The New Youngest Self-Made Billionaire in the World Is a 25-Year-Old College Dropout — And the Record Keeps Falling

In 2022, Forbes ran a headline that captured the imagination of aspiring entrepreneurs everywhere: a 25-year-old college dropout had become the world’s youngest self-made billionaire. That distinction belonged to Alexandr Wang, co-founder and CEO of Scale AI.

Born around 1997, Wang grew up near Los Alamos National Laboratory in New Mexico, where his parents worked as physicists. He enrolled at MIT but dropped out at 19 to focus on Scale AI, a company he started in 2016 as a summer project with co-founder Lucy Guo. The startup specialized in high-quality data labeling and annotation — the painstaking but essential work of preparing training data for machine learning models.

Scale AI quickly became a critical player in the AI ecosystem, serving clients like OpenAI, Meta, autonomous vehicle companies, and even government and military contracts. By 2022, a major funding round valued the company at $7.3 billion, giving Wang an estimated $1 billion net worth from his roughly 15% stake and cementing his place as the youngest self-made billionaire at the time.

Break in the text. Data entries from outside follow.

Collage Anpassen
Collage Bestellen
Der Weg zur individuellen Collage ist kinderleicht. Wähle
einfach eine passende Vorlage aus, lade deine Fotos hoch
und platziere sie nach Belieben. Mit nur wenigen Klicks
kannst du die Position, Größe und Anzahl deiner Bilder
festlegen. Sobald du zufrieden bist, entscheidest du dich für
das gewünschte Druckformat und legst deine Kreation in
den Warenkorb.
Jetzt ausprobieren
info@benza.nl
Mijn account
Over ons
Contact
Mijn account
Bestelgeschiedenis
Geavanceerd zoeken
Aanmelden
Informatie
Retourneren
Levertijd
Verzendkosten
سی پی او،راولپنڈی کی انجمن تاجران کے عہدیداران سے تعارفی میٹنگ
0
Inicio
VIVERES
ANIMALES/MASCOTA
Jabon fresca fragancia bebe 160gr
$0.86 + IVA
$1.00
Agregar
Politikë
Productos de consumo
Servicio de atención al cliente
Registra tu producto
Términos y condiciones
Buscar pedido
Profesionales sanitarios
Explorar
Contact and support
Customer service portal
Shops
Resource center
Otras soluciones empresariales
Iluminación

Wang’s success highlighted a key truth about the AI boom: infrastructure and data companies could create enormous value at astonishing speed. Yet his record would not last forever.

A New Generation Breaks the Record

As the AI wave accelerated, even younger founders emerged. Today, the title of youngest self-made billionaire belongs to a group of 22-year-olds who have pushed the bar lower still.

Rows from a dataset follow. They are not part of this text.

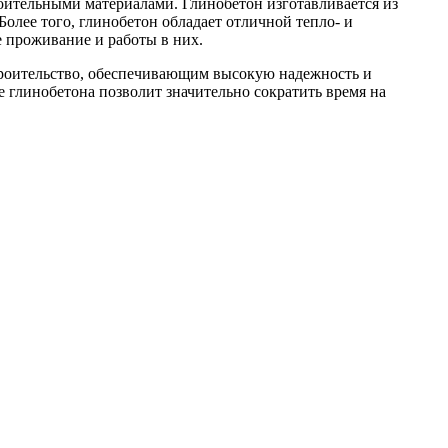
ительными материалами. Глинобетон изготавливается из
Более того, глинобетон обладает отличной тепло- и
е проживание и работы в них.
троительство, обеспечивающим высокую надежность и
 глинобетона позволит значительно сократить время на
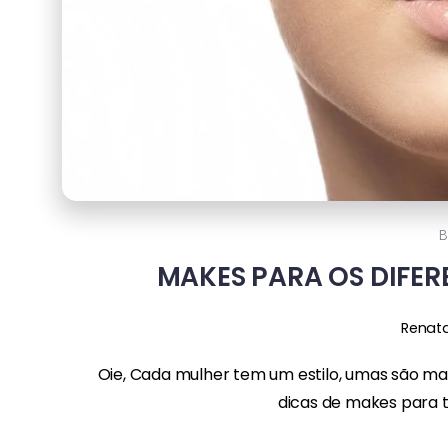
B
MAKES PARA OS DIFER
Renat
Oie, Cada mulher tem um estilo, umas são mai
dicas de makes para to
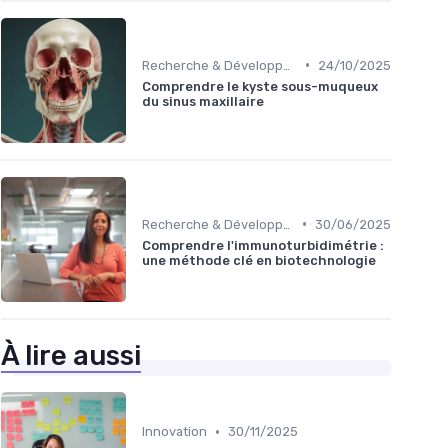
•
Recherche & Développement
24/10/2025
Comprendre le kyste sous-muqueux
du sinus maxillaire
•
Recherche & Développement
30/06/2025
Comprendre l'immunoturbidimétrie :
une méthode clé en biotechnologie
À lire aussi
•
Innovation
30/11/2025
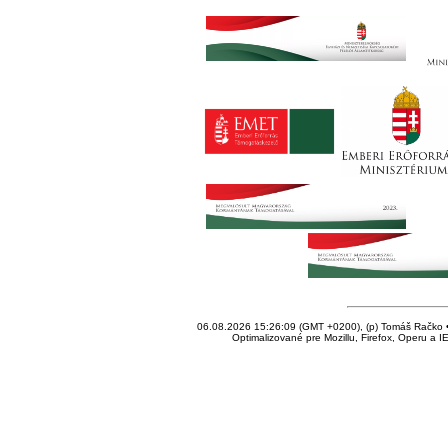
06.08.2026 15:26:09 (GMT +0200), (p) Tomáš Račko • 
Optimalizované pre Mozillu, Firefox, Operu a I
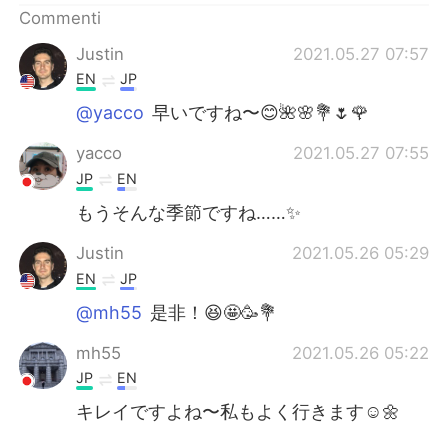
Commenti
Justin
2021.05.27 07:57
EN
JP
@yacco
早いですね〜😊🌺🌸💐🌷🌹
yacco
2021.05.27 07:55
JP
EN
もうそんな季節ですね……✨
Justin
2021.05.26 05:29
EN
JP
@mh55
是非！😆🤩🥳💐
mh55
2021.05.26 05:22
JP
EN
キレイですよね〜私もよく行きます☺🌼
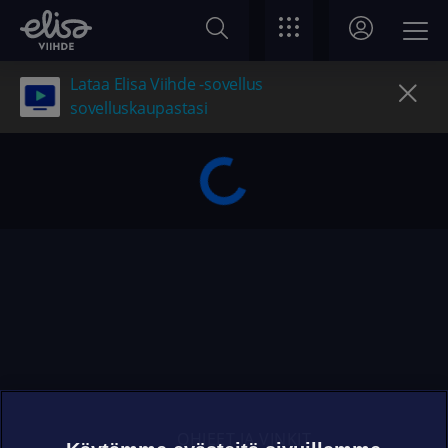
Lataa Elisa Viihde -sovellus
sovelluskaupastasi
OHJEET JA VINKIT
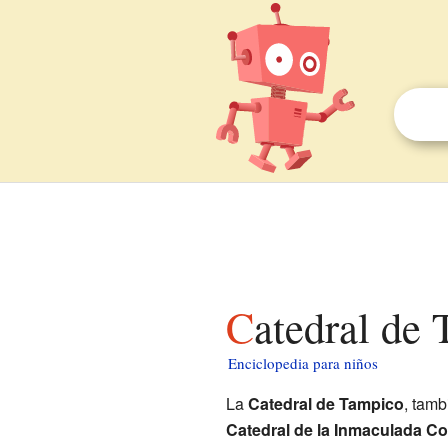
Catedral de
Enciclopedia para niños
La
Catedral de Tampico
, tam
Catedral de la Inmaculada C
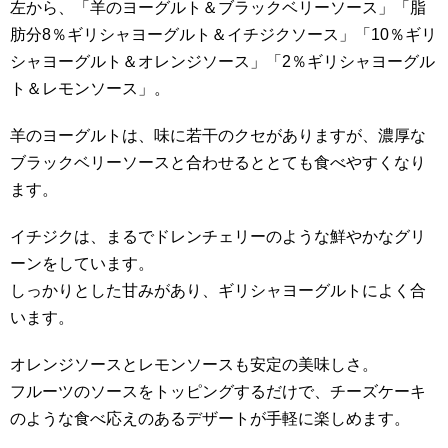
左から、「羊のヨーグルト＆ブラックベリーソース」「脂
肪分8％ギリシャヨーグルト＆イチジクソース」「10％ギリ
シャヨーグルト＆オレンジソース」「2％ギリシャヨーグル
ト＆レモンソース」。
羊のヨーグルトは、味に若干のクセがありますが、濃厚な
ブラックベリーソースと合わせるととても食べやすくなり
ます。
イチジクは、まるでドレンチェリーのような鮮やかなグリ
ーンをしています。
しっかりとした甘みがあり、ギリシャヨーグルトによく合
います。
オレンジソースとレモンソースも安定の美味しさ。
フルーツのソースをトッピングするだけで、チーズケーキ
のような食べ応えのあるデザートが手軽に楽しめます。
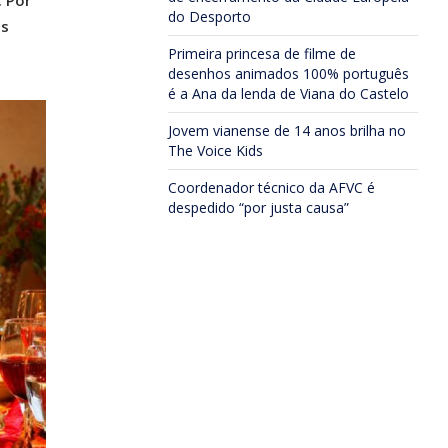
. Por
do Desporto
os
Primeira princesa de filme de
desenhos animados 100% português
é a Ana da lenda de Viana do Castelo
Jovem vianense de 14 anos brilha no
The Voice Kids
Coordenador técnico da AFVC é
despedido “por justa causa”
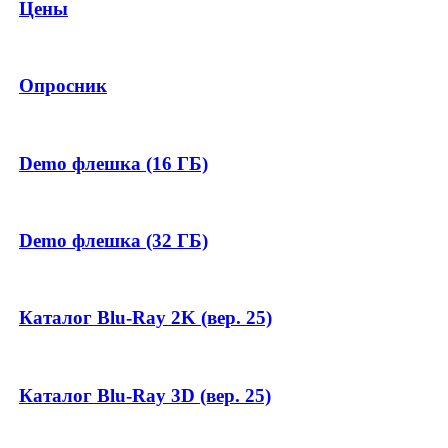
Цены
Опросник
Demo флешка (16 ГБ)
Demo флешка (32 ГБ)
Каталог Blu-Ray 2K (вер. 25)
Каталог Blu-Ray 3D (вер. 25)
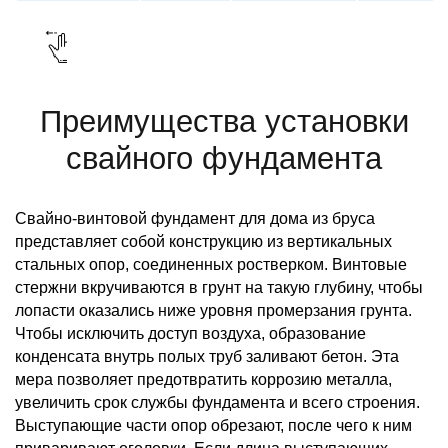
Преимущества установки
свайного фундамента
Свайно-винтовой фундамент для дома из бруса
представляет собой конструкцию из вертикальных
стальных опор, соединенных ростверком. Винтовые
стержни вкручиваются в грунт на такую глубину, чтобы
лопасти оказались ниже уровня промерзания грунта.
Чтобы исключить доступ воздуха, образование
конденсата внутрь полых труб заливают бетон. Эта
мера позволяет предотвратить коррозию металла,
увеличить срок службы фундамента и всего строения.
Выступающие части опор обрезают, после чего к ним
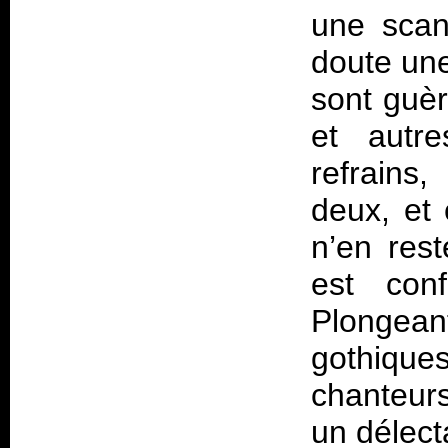
une scan
doute une
sont guèr
et autre
refrains
deux, et 
n’en rest
est conf
Plongean
gothique
chanteurs
un délecta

Surya Midha (the youngest by a margin of a few months), Brendan Foody, and Adarsh Hiremath co-founded Mercor, an AI-powered recruiting platform designed to help top AI labs identify, evaluate, and hire elite talent for model training and research. The three Bay Area high school friends — all Thiel Fellows — turned their idea into a rocket ship.

In 2025, Mercor reached a $10 billion valuation following a major funding round. Each founder reportedly holds stakes worth approximately $2.2 billion, making them billionaires before most people complete a master’s degree. Their achievement surpasses even Mark Zuckerberg, who became a billionaire at age 23.

Mercor’s rapid rise underscores the same theme that propelled Scale AI: in the age of artificial intelligence, tools that solve talent, data, and infrastructure bottlenecks command premium valuations almost overnight.

What These Stories Reveal

From Alex Wang’s MIT dropout journey to the Mercor trio’s high-school-friend success, these cases illustrate several patterns in today’s technology landscape:

  • The data and talent bottleneck: AI progress depends heavily on quality data and exceptional people. Companies addressing these constraints can scale extremely fast.
  • Speed of value creation: Modern startup funding markets, especially in AI, reward early traction with valuations that can mint billionaires in their early 20s.
  • Lower barriers for young founders: Access to powerful models, cloud computing, and global talent pools has reduced the time and capital needed to build meaningful companies.

While Wang, now in his late 20s, continues to grow Scale AI and remains one of the most prominent young leaders in the industry, the “youngest billionaire” crown has passed to an even newer cohort.

These stories are more than just financial milestones — they reflect how quickly the AI revolution is reshaping wealth creation, opportunity, and ambition. In an industry moving at breakneck speed, today’s record-setters may soon find themselves looking up at the next wave of even younger founders.